FUNDAMENTALS OF GAME DESIGN, SECOND EDITION
The Level Design Process
Now that you have learned the general principles of level design, let's turn to the process. Level design takes place during the elaboration stage of game design and,
like the overall game design, is an iterative process. At points during the procedure, the level designers should show the work-in-progress to other members of the team for analysis and commentary. Early input from artists, programmers, and other designers prevents you from wasting time on overly complex levels, asking for features the programmers cannot implement, or making demands for artwork that the artists don't have time to meet.
At the 2004 Computer Game Technology Conference in Toronto, Canada, level designers Rick Knowles and Joseph Ganetakos of Pseudo Interactive presented an excellent lecture simply entitled "Level Design" (Knowles and Ganetakos, 2004). They described the 11-stage process by which their company builds levels, which is summarized here. The following sections assume that the development teams consist of game designers, artists, programmers, and sound designers, as well as you: the level designer.

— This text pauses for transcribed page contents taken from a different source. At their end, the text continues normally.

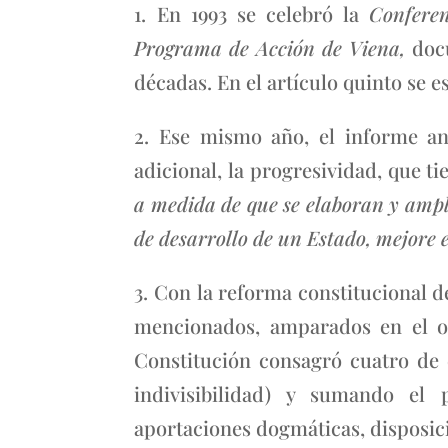
1. En 1993 se celebró la
Confere
Programa de Acción de Viena,
doc
décadas. En el artículo quinto se e
2. Ese mismo año, el informe a
adicional, la progresividad, que ti
a medida de que se elaboran y ampl
de desarrollo de un Estado, mejore 
3. Con la reforma constitucional 
mencionados, amparados en el or
Constitución consagró cuatro de 
indivisibilidad) y sumando el 
aportaciones dogmáticas, disposici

Throughout the discussion of this process, you will notice a strong emphasis on the relationship between the level designer and the art team, and less emphasis on the relationship between the level designer and the audio or programming teams. The reason for this is that level designers build prototype artwork that the art team then uses as a blueprint from which to build final artwork that will actually go into the game. This requires that the level designers hand off their prototype to the art team and receive the final artwork back from the art team at particular stages in the process. The relationship with the programmers and the audio team is less sharply defined. Level designers request special features from these groups, and the project manager determines when and how that work gets done, but generally it doesn't involve handing off material to the audio or programming teams and receiving material back from them in the same way. Your relationship with the programmers and audio people is just as important as your relationship with the artists, but your interactions with them may be less formally scheduled.